Google Chrome is one of the most used web browsers, due to its speed, ease of use and simple and practical interface, which has convinced thousands of users, who use it in versions for computers, smartphones and tablets.
Besides the useful and popular Chrome extensions, the browser has a lot of hidden features that allow you to further expand its potential. We can tell them to you, but only if you keep the secret.
Opening the Task Manager
Just like Windows and Mac have their own task managers that allow you to end troublesome applications or processes, Chrome includes a useful task manager that helps you close tabs and features that cause problems in browser operation. To open it you can press SHIFT + Esc or go to the settings menu, then click on “More tools” and then “Task Manager”.
Paste addresses or words and access or search them up directly
Time is money, everybody knows it, so Google incorporated one of the most useful functions in this regard: to paste a web address and directly access it or search the word directly by just copying the desired text (or web address) and click on the right mouse button, without having to do a combination of paste + press the enter key. Now those are some saved seconds.
Fix the tabs
Another interesting Chrome feature is the ability to fix the open tabs so they don’t get easily closed and so you don’t accidentally move them. This comes in handy if you need to have an open page in hand, or if you need to constantly review information from a specific web. To do this, by simply pressing the right mouse button over the desired tab and selecting “Pin tab”, you can get the most of this useful function.
Controlling memory consumption
Just as the Task Manager shows you all open processes in Chrome, if you write about:memory in Chrome’s address bar (it’s called Omnibox, by the way) you can access a detailed hidden page that shows you detailed information of the running processes in the web browser.
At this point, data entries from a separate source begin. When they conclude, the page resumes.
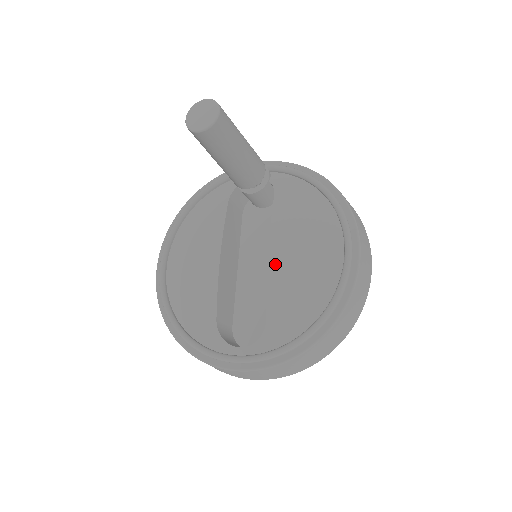
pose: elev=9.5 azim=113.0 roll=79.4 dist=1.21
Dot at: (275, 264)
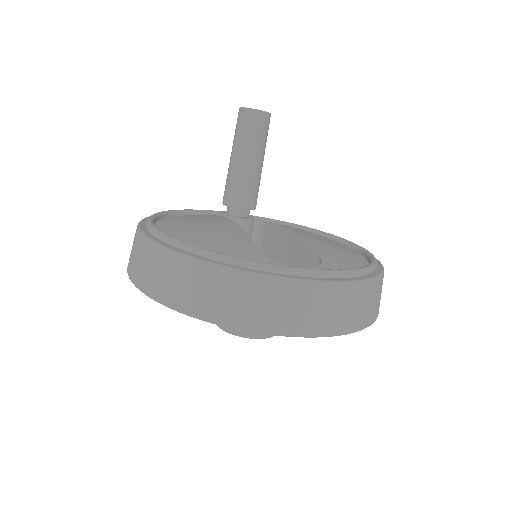
Dot at: (303, 235)
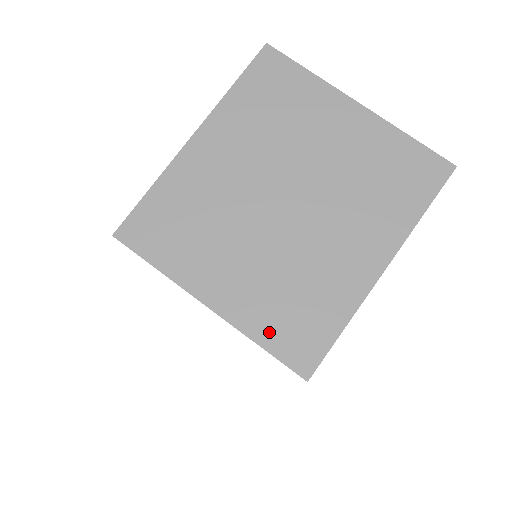
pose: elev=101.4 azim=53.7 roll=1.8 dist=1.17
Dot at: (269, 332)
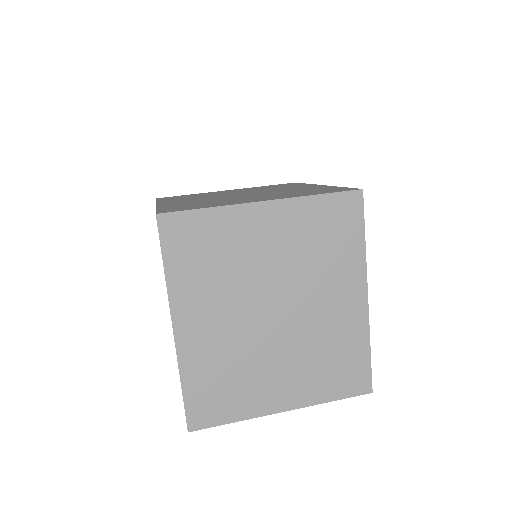
Dot at: occluded
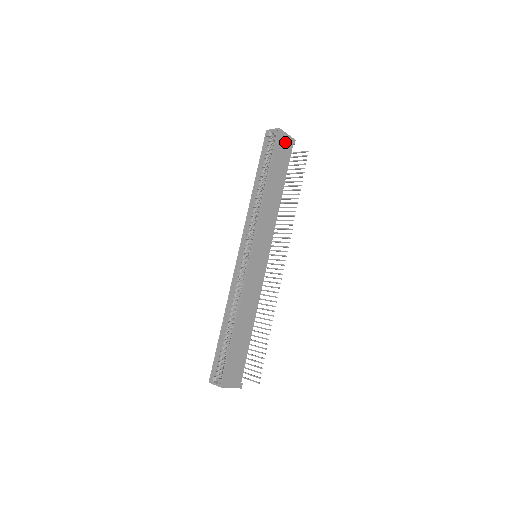
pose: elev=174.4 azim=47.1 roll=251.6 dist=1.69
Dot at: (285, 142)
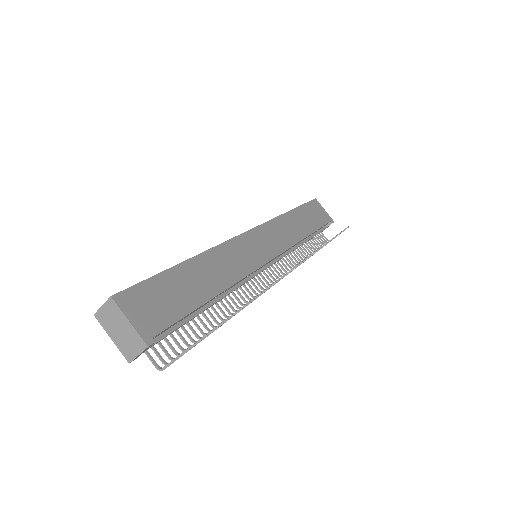
Dot at: (321, 211)
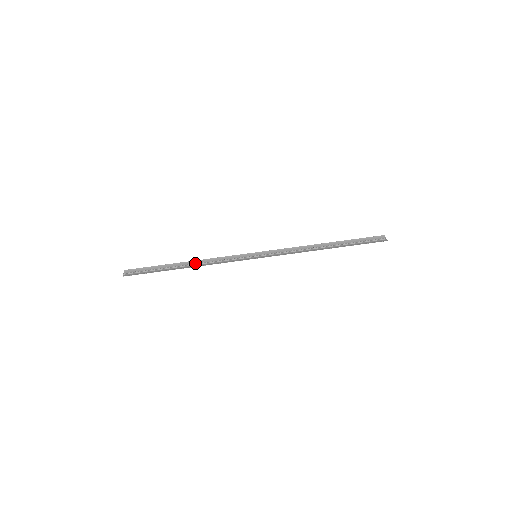
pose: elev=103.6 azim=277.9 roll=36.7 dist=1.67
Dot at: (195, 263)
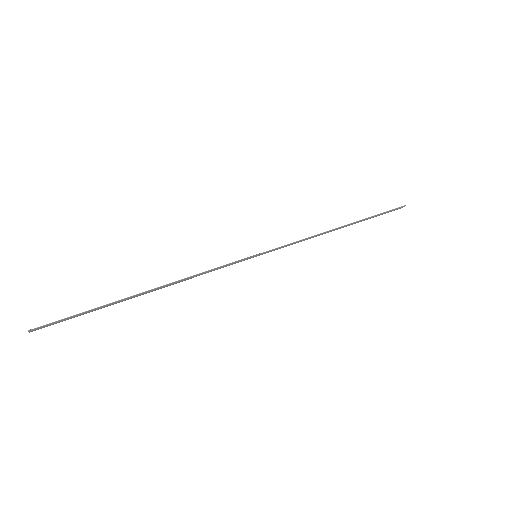
Dot at: occluded
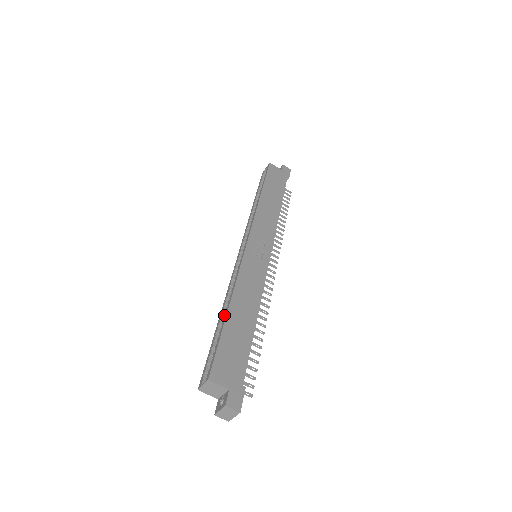
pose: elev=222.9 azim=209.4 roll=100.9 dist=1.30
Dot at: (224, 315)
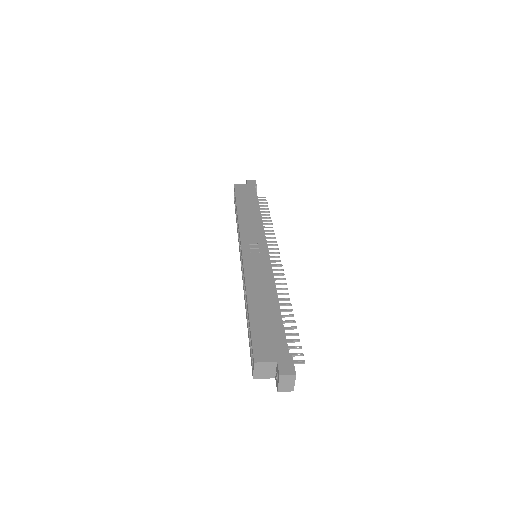
Dot at: (247, 310)
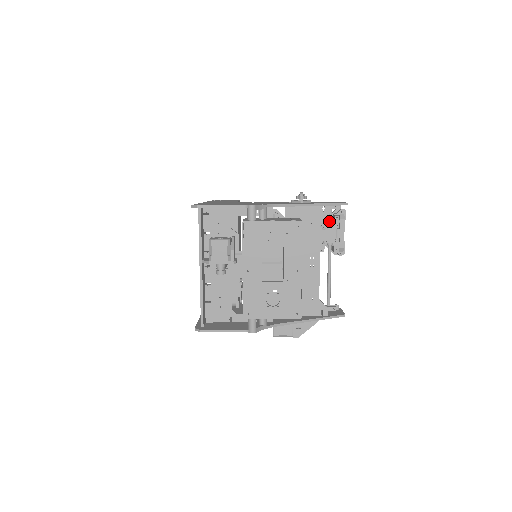
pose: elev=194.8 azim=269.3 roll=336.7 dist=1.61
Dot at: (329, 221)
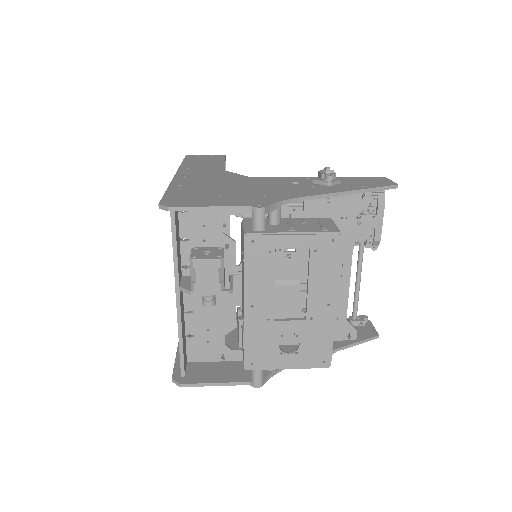
Dot at: occluded
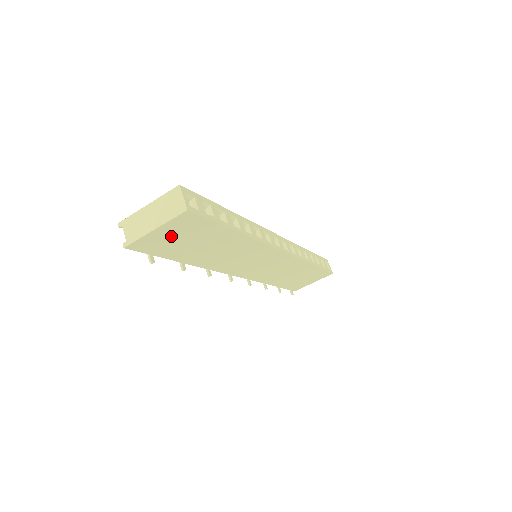
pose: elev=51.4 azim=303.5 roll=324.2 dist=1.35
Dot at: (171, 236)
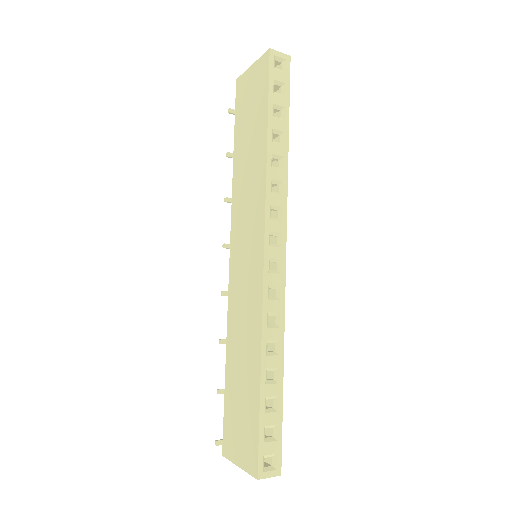
Dot at: occluded
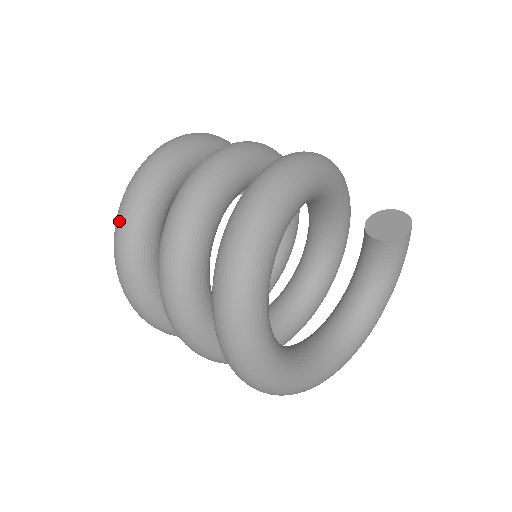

Opening a tab in incognito mode
Many users don’t know about it, but Chrome incorporates a very unique feature called “incognito mode”. Thanks to this you can open a window in which all traces of visited web addresses, passwords, etc. will be deleted when you close the window itself. This is very useful when you are navigating in other people’s computers. To open a window in incognito mode just go to the options menu and open a new window in incognito mode. By the way, and because of its potential use, this feature is also vulgarly known as “porn mode”.
Activate experimental functions
If you type chrome://flags in the Chrome address bar, it will give you access to a rather delicate section, but it can open many hidden options. It is a page that allows you to activate “experiments” in the browser: you can disable native features, try new ones. However, you have to realize that using this page can become dangerous if you don’t use it carefully.
Automatically generate passwords
Within the section chrome://flags you will find an option called “Enable password generation.” This feature, if enabled, will help you generate random passwords when you are in a registration form on a website (whether in a forum, online store, social network, etc.).
Make quick math
If you have to do some math and you don’t have a calculator in handy, Google Chrome itself is the best tool to do so. Write an operation in the search bar (Omnibox) and Google will automatically show you the result of the operation, as if you did it in the web browser itself.
Using Chrome as an alarm
You can use the Google browser as an alarm, but this time you will need to install a small extension called Omnibox Timer. Once installed, you just have to type in the address bar the tagline “tm” to activate it and indicate the time you want to wait for the alarm: Xs (seconds), Xm (minutes), Xh (hours) and even write text reminders like “Wake up Dad 45m”.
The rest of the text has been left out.